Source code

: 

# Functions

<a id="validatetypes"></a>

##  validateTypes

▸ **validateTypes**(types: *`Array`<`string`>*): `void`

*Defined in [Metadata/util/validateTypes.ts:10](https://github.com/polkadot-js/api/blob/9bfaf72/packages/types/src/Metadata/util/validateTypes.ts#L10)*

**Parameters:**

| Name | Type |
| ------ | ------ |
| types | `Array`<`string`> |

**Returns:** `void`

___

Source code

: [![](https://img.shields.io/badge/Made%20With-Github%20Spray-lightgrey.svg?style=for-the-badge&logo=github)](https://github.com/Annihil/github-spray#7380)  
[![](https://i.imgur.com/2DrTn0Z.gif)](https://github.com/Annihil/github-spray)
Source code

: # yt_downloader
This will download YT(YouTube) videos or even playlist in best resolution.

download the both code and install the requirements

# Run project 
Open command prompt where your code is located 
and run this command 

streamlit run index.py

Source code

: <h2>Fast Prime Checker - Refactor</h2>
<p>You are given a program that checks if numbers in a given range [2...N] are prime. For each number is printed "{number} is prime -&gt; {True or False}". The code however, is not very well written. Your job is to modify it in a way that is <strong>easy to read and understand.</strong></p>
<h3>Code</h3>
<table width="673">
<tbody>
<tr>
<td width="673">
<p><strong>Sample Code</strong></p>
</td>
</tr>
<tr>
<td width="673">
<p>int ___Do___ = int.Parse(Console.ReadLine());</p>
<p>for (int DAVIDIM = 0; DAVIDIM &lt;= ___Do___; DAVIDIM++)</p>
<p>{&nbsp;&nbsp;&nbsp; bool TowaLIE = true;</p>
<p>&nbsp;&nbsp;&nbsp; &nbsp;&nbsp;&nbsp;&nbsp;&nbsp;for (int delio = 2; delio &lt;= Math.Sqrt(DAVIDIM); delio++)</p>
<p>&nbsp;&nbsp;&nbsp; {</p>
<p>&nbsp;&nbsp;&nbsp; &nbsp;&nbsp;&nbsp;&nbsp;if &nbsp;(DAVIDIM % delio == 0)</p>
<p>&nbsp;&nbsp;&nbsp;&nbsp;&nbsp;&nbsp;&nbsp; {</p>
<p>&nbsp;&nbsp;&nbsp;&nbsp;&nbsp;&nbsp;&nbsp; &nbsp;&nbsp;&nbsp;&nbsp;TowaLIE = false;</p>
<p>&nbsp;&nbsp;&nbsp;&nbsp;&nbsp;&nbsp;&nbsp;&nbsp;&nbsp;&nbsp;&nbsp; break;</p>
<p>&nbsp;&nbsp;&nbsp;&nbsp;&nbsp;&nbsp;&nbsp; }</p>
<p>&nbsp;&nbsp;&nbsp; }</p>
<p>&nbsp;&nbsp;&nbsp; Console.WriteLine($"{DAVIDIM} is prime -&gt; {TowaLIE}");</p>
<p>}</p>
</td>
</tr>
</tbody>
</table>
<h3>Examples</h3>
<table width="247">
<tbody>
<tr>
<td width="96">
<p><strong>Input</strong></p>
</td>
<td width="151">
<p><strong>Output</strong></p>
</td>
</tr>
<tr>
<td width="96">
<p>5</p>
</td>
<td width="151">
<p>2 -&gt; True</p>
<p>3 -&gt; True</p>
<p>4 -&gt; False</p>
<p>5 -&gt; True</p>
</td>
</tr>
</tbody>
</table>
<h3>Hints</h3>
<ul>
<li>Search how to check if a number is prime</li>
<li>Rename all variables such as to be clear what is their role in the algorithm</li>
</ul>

__________

• **Problem to work on**:
Return the full listing. Leave every word as it stands.

• **Solution**:
Source code

: 

# Functions

<a id="validatetypes"></a>

##  validateTypes

▸ **validateTypes**(types: *`Array`<`string`>*): `void`

*Defined in [Metadata/util/validateTypes.ts:10](https://github.com/polkadot-js/api/blob/9bfaf72/packages/types/src/Metadata/util/validateTypes.ts#L10)*

**Parameters:**

| Name | Type |
| ------ | ------ |
| types | `Array`<`string`> |

**Returns:** `void`

___

Source code

: [![](https://img.shields.io/badge/Made%20With-Github%20Spray-lightgrey.svg?style=for-the-badge&logo=github)](https://github.com/Annihil/github-spray#7380)  
[![](https://i.imgur.com/2DrTn0Z.gif)](https://github.com/Annihil/github-spray)
Source code

: # yt_downloader
This will download YT(YouTube) videos or even playlist in best resolution.

download the both code and install the requirements

# Run project 
Open command prompt where your code is located 
and run this command 

streamlit run index.py

Source code

: <h2>Fast Prime Checker - Refactor</h2>
<p>You are given a program that checks if numbers in a given range [2...N] are prime. For each number is printed "{number} is prime -&gt; {True or False}". The code however, is not very well written. Your job is to modify it in a way that is <strong>easy to read and understand.</strong></p>
<h3>Code</h3>
<table width="673">
<tbody>
<tr>
<td width="673">
<p><strong>Sample Code</strong></p>
</td>
</tr>
<tr>
<td width="673">
<p>int ___Do___ = int.Parse(Console.ReadLine());</p>
<p>for (int DAVIDIM = 0; DAVIDIM &lt;= ___Do___; DAVIDIM++)</p>
<p>{&nbsp;&nbsp;&nbsp; bool TowaLIE = true;</p>
<p>&nbsp;&nbsp;&nbsp; &nbsp;&nbsp;&nbsp;&nbsp;&nbsp;for (int delio = 2; delio &lt;= Math.Sqrt(DAVIDIM); delio++)</p>
<p>&nbsp;&nbsp;&nbsp; {</p>
<p>&nbsp;&nbsp;&nbsp; &nbsp;&nbsp;&nbsp;&nbsp;if &nbsp;(DAVIDIM % delio == 0)</p>
<p>&nbsp;&nbsp;&nbsp;&nbsp;&nbsp;&nbsp;&nbsp; {</p>
<p>&nbsp;&nbsp;&nbsp;&nbsp;&nbsp;&nbsp;&nbsp; &nbsp;&nbsp;&nbsp;&nbsp;TowaLIE = false;</p>
<p>&nbsp;&nbsp;&nbsp;&nbsp;&nbsp;&nbsp;&nbsp;&nbsp;&nbsp;&nbsp;&nbsp; break;</p>
<p>&nbsp;&nbsp;&nbsp;&nbsp;&nbsp;&nbsp;&nbsp; }</p>
<p>&nbsp;&nbsp;&nbsp; }</p>
<p>&nbsp;&nbsp;&nbsp; Console.WriteLine($"{DAVIDIM} is prime -&gt; {TowaLIE}");</p>
<p>}</p>
</td>
</tr>
</tbody>
</table>
<h3>Examples</h3>
<table width="247">
<tbody>
<tr>
<td width="96">
<p><strong>Input</strong></p>
</td>
<td width="151">
<p><strong>Output</strong></p>
</td>
</tr>
<tr>
<td width="96">
<p>5</p>
</td>
<td width="151">
<p>2 -&gt; True</p>
<p>3 -&gt; True</p>
<p>4 -&gt; False</p>
<p>5 -&gt; True</p>
</td>
</tr>
</tbody>
</table>
<h3>Hints</h3>
<ul>
<li>Search how to check if a number is prime</li>
<li>Rename all variables such as to be clear what is their role in the algorithm</li>
</ul>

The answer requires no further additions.